🤖 AI Summary
This study investigates the effective utilization of contextual information to enhance neural speech enhancement performance under resource-constrained conditions. Through systematic evaluation of factors such as speaker identity, noise type, and language, the authors fine-tune and cross-lingually test models ranging from 10K to 5M parameters. The results demonstrate that speaker-specific adaptation yields the most substantial performance gains, significantly improving both speech intelligibility and quality. Notably, lightweight dual-specialized models—combining speaker and noise adaptation—achieve performance on par with or even surpassing that of general-purpose models ten times larger in specific scenarios. These findings underscore the efficiency and practical potential of small-scale adaptive architectures for real-world deployment.
📝 Abstract
We systematically investigate neural speech enhancement systems, ranging from very small ($\sim$10\,k parameters) to medium-large ($\sim$2-5\,M parameters), which specialize to acoustic conditions using contextual information such as speaker identity, noise type, speaker gender, spoken language, and SNR. By fine-tuning generalist models on specific data subsets, we find that specializing to a speaker's identity consistently yields the largest gains in estimated speech intelligibility and quality.
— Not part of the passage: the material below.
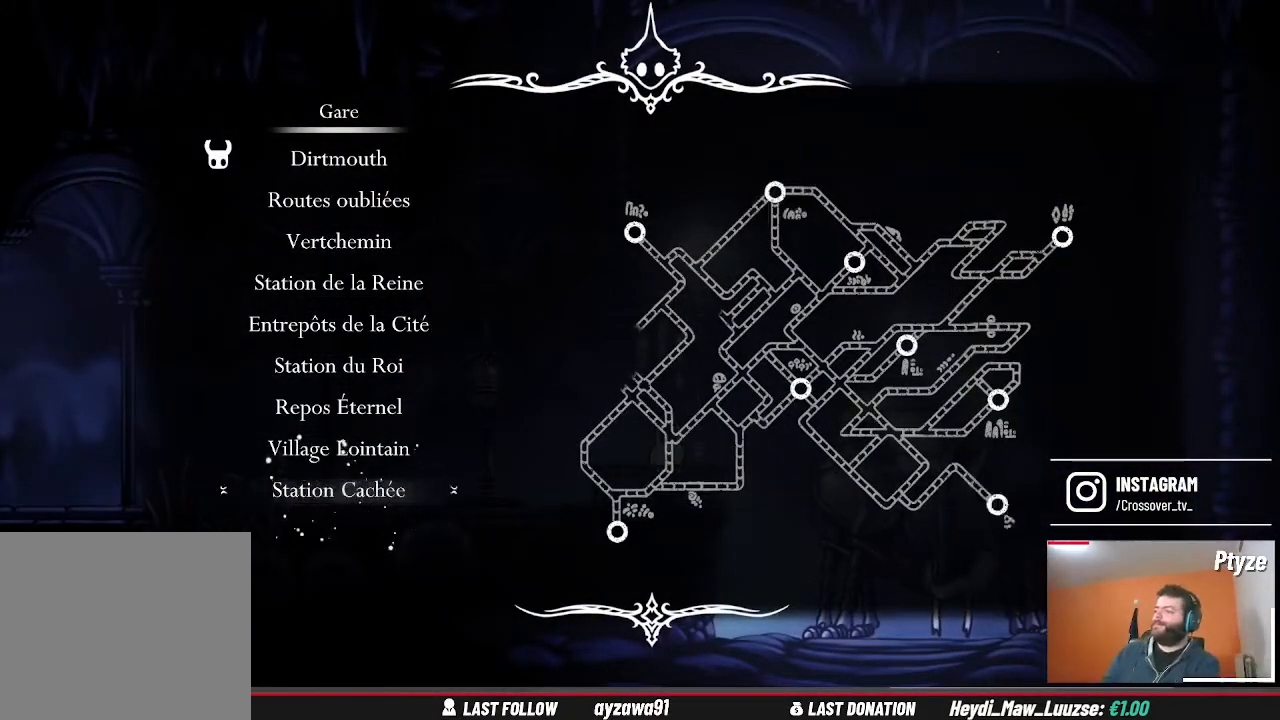
{"dt_ms": 500, "buttons": [], "left_stick": "center", "right_stick": "center", "events": []}
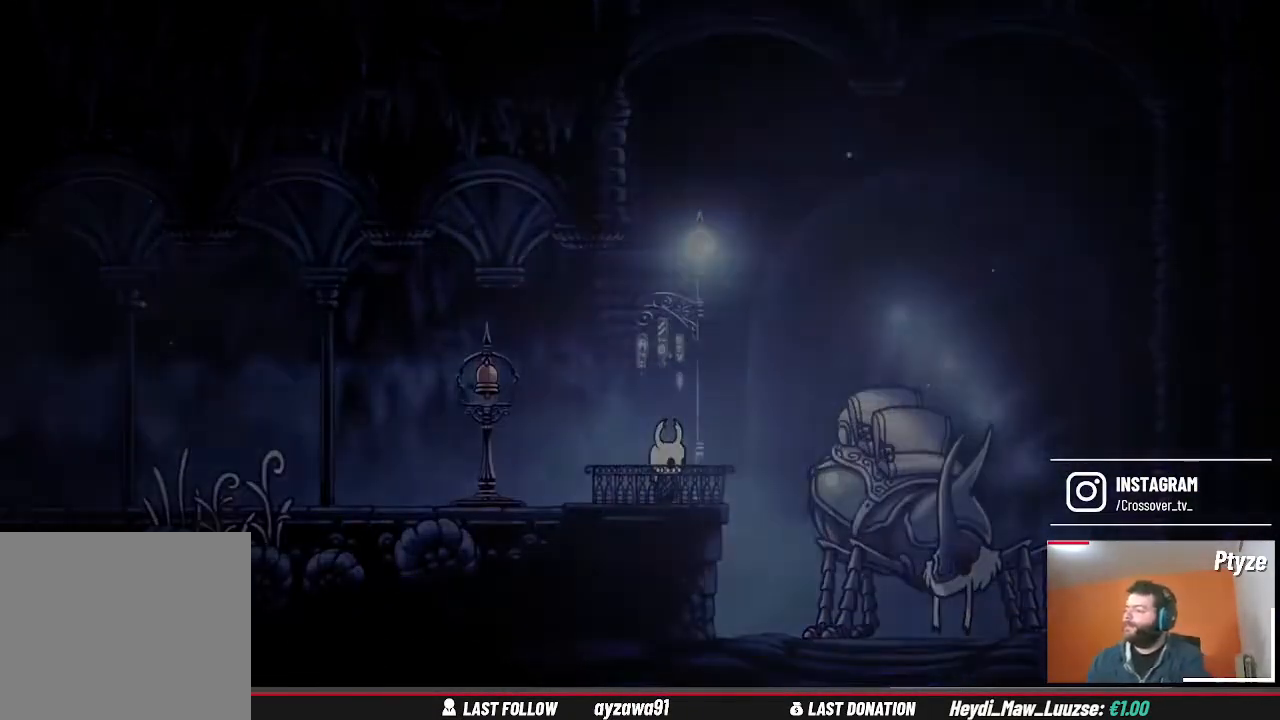
{"dt_ms": 500, "buttons": [], "left_stick": "center", "right_stick": "center", "events": []}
In contrast, specializing to SNR, noise type, or gender offers only marginal benefits. Crucially, we show that a small model specialized to both a specific speaker and a specific noise type can match or exceed the performance of a generalist model ten times its size. Further, cross-lingual tests reveal that models specialized to a target language outperform multilingual generalists, suggesting that language is a salient feature for specialization. These findings highlight the potential of small, adaptive models for resource-constrained applications like hearing aids, which specialize on-the-fly to contextual information.